- _Records provided_:
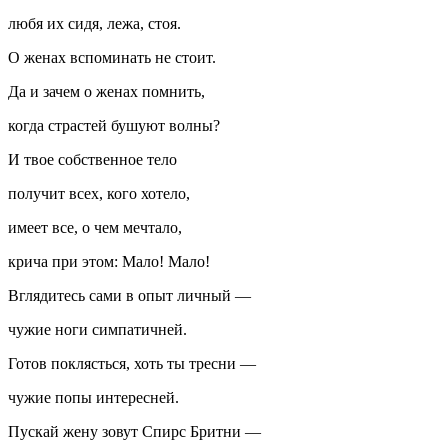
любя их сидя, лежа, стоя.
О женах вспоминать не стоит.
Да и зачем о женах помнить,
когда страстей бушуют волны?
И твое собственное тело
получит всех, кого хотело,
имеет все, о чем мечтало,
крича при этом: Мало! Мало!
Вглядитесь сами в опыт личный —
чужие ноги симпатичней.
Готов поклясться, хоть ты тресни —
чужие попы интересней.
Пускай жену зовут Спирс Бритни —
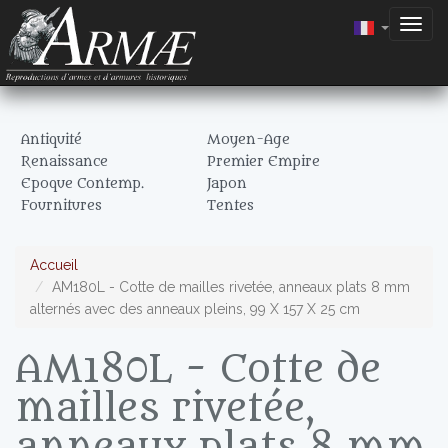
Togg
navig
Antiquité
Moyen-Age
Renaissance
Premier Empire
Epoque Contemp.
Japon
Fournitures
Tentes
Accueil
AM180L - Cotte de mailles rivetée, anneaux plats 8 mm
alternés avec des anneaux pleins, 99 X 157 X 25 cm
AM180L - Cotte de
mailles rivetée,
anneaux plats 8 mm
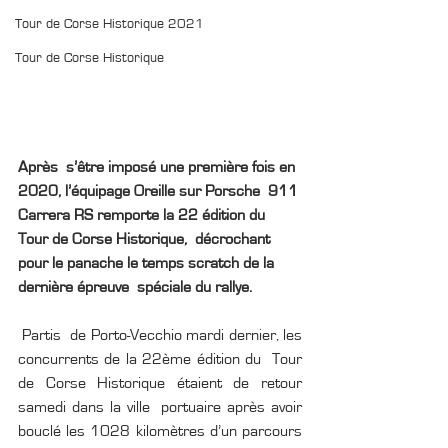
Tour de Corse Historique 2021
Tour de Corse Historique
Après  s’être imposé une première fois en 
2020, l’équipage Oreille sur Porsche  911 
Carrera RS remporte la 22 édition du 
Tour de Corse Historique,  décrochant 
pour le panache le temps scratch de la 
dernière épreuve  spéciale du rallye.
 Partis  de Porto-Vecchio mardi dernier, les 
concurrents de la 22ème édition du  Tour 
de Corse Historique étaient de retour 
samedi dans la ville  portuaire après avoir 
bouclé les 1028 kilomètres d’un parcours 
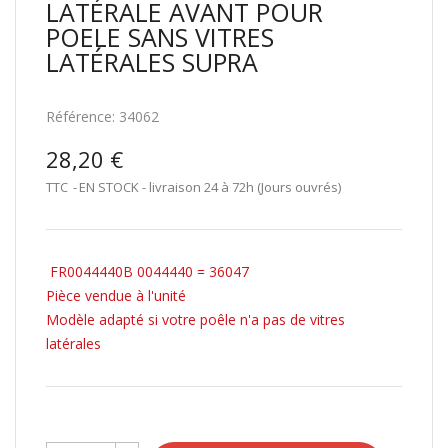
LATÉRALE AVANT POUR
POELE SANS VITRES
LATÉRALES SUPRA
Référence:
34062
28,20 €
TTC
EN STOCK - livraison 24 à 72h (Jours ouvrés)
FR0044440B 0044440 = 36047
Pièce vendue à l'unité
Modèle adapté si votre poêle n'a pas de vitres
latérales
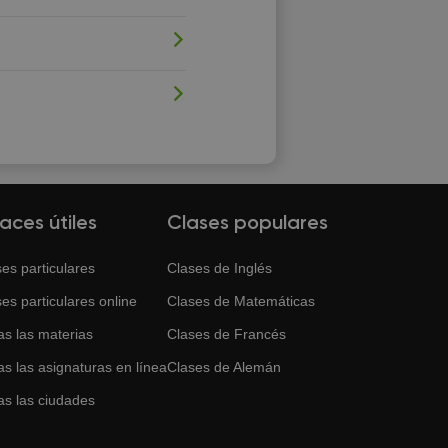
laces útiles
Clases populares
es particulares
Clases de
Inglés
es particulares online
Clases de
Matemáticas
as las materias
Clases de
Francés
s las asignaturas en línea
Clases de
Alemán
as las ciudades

- _Aim of the exercise_: Would you mind returning each entry above word for word, skipping the images?

- _Solution_:
любя их сидя, лежа, стоя.
О женах вспоминать не стоит.
Да и зачем о женах помнить,
когда страстей бушуют волны?
И твое собственное тело
получит всех, кого хотело,
имеет все, о чем мечтало,
крича при этом: Мало! Мало!
Вглядитесь сами в опыт личный —
чужие ноги симпатичней.
Готов поклясться, хоть ты тресни —
чужие попы интересней.
Пускай жену зовут Спирс Бритни —
Togg
navig
Antiquité
Moyen-Age
Renaissance
Premier Empire
Epoque Contemp.
Japon
Fournitures
Tentes
Accueil
AM180L - Cotte de mailles rivetée, anneaux plats 8 mm
alternés avec des anneaux pleins, 99 X 157 X 25 cm
AM180L - Cotte de
mailles rivetée,
anneaux plats 8 mm
Tour de Corse Historique 2021
Tour de Corse Historique
Après  s’être imposé une première fois en 
2020, l’équipage Oreille sur Porsche  911 
Carrera RS remporte la 22 édition du 
Tour de Corse Historique,  décrochant 
pour le panache le temps scratch de la 
dernière épreuve  spéciale du rallye.
 Partis  de Porto-Vecchio mardi dernier, les 
concurrents de la 22ème édition du  Tour 
de Corse Historique étaient de retour 
samedi dans la ville  portuaire après avoir 
bouclé les 1028 kilomètres d’un parcours 
LATÉRALE AVANT POUR
POELE SANS VITRES
LATÉRALES SUPRA
Référence:
34062
28,20 €
TTC
EN STOCK - livraison 24 à 72h (Jours ouvrés)
FR0044440B 0044440 = 36047
Pièce vendue à l'unité
Modèle adapté si votre poêle n'a pas de vitres
latérales
laces útiles
Clases populares
es particulares
Clases de
Inglés
es particulares online
Clases de
Matemáticas
as las materias
Clases de
Francés
s las asignaturas en línea
Clases de
Alemán
as las ciudades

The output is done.